Published February 18, 2014
Are you planning on buying or refinancing a home this year? When it comes to your taxes, be careful. If you’re trying to save a few bucks when paying Uncle Sam, you might be doing things that could cost you your mortgage.
When You're an Employee
First, let’s take a look at the tax moves you make that could threaten your mortgage if you’re a W-2 employee. Taking expenses you incur in the course of your employment as a write-off against your income can actually be bad news.
IRS Form 2106 for employee business expenses can destroy a mortgage application because it directly reduces your income. If you have expenses such as mileage, dues, office supplies, tools -- any costs you incur as an employee -- these items are best paid for by your employer.
You pay a buck, you're reimbursed a buck, dollar for dollar, on each expense. Lenders, in addition to wanting your W-2s and pay stubs, are always going to ask for two years of federal income tax returns.
On these tax returns, if you take additional non-reimbursed business expenses, the lender will have to account for these liabilities.
If you can document specifically what the 2106 liabilities on the tax return were with clear and concise documentation, along with an employee letter explaining the nature of their reimbursement policy, and you can show these expenses were a one-time occurrence, you can petition for the lender to omit the 2106 business expenses. This would allow you to increase your buying power.
When You're Self-Employed
Writing off as much of your expenses as possible can do wonders for your tax return. By subtracting your expenses from your gross income, you show a lower net income, thereby reducing your tax liability. But this comes at a cost -- yep, your loan application.

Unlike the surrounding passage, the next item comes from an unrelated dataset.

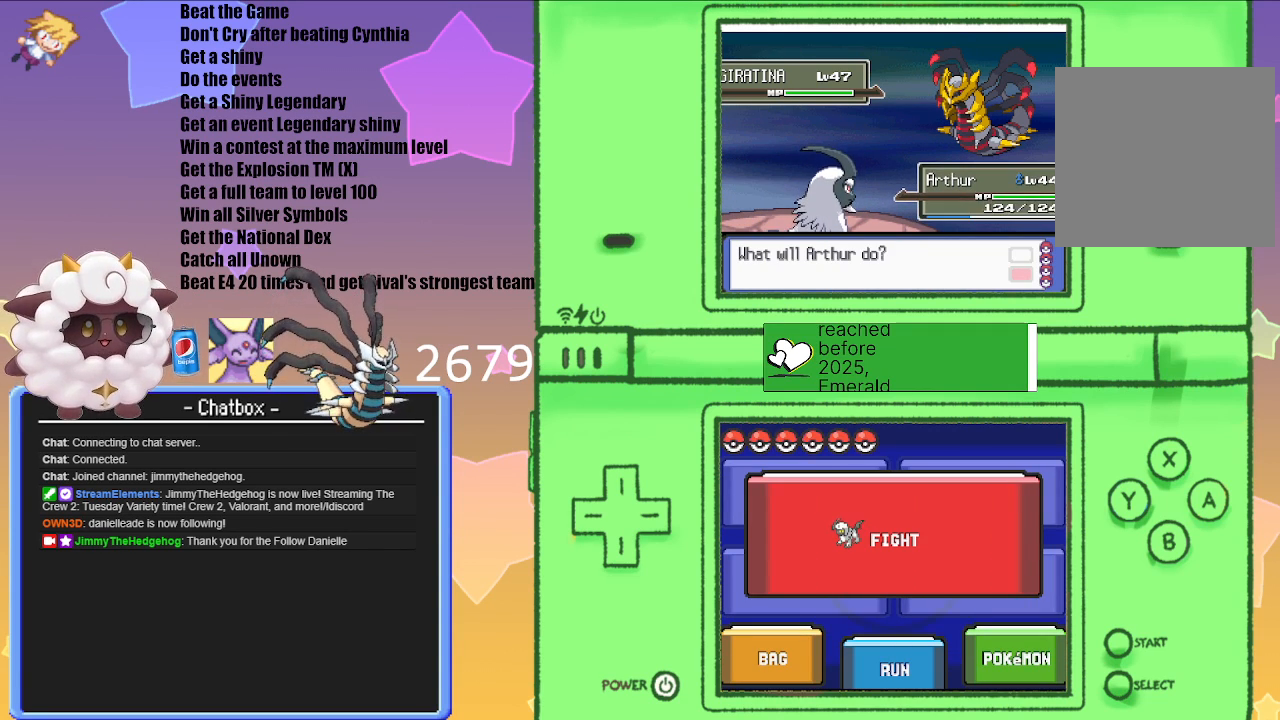
{"buttons": [], "left_stick": "center", "right_stick": "center", "events": []}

The relationship between your total income and liabilities is extremely important for lenders when determining whether or not to make your mortgage loan. So showing less income to offset a housing payment can spell bad news for any self-employed consumer seeking home loan financing. It then gets even trickier for self-employed individuals, because mortgage lenders use a 24-month averaged income. In other words, if you showed a high income one year and low income another year, the lower income tax returns would bring down your average income. To offset the numbers, you would have to show double-profits in a taxable calendar year.
Mortgage Tip: When it comes to writing off your expenses, you want to show bigger expenses in depletion, depreciation and business use of the home, as well as in the meals and entertainment section. The bigger these numbers are, the more income is shown because the lender can add back these expenses and give a self-employed individual more income necessary for loan qualifying. By maximizing your net profit, this will show the maximum income on paper necessary for handling a total mortgage payment. With business-specific tax returns, the same thing applies.
When You Own Rental Property
Here’s a big mistake: Not claiming rental property on a Schedule E when the property truly is rental property. If you don’t claim the rental property as such, nor take depreciation and omit income this also creates red flag to lenders. Why? For starters, it raises occupancy questions, which is a risk characteristic for every mortgage application.
If you have rental property, but somebody else makes the mortgage payment, and you give them the mortgage interest adoption that you otherwise are entitled to, the lender will want a detailed explanation. However, the liability still remains as yours.
There’s one more thing to consider: If you’re trying to secure a mortgage in the next 60 days, but the IRS is still processing your most recent tax returns, understand that your transaction may very well be delayed until the lender has those returns in hand. The lender will want to verify your income by looking at the validated tax returns from the previous two years, along with your pay stubs and W-2s. As always, be sure to speak with your tax adviser regarding your individual specific tax and income situation.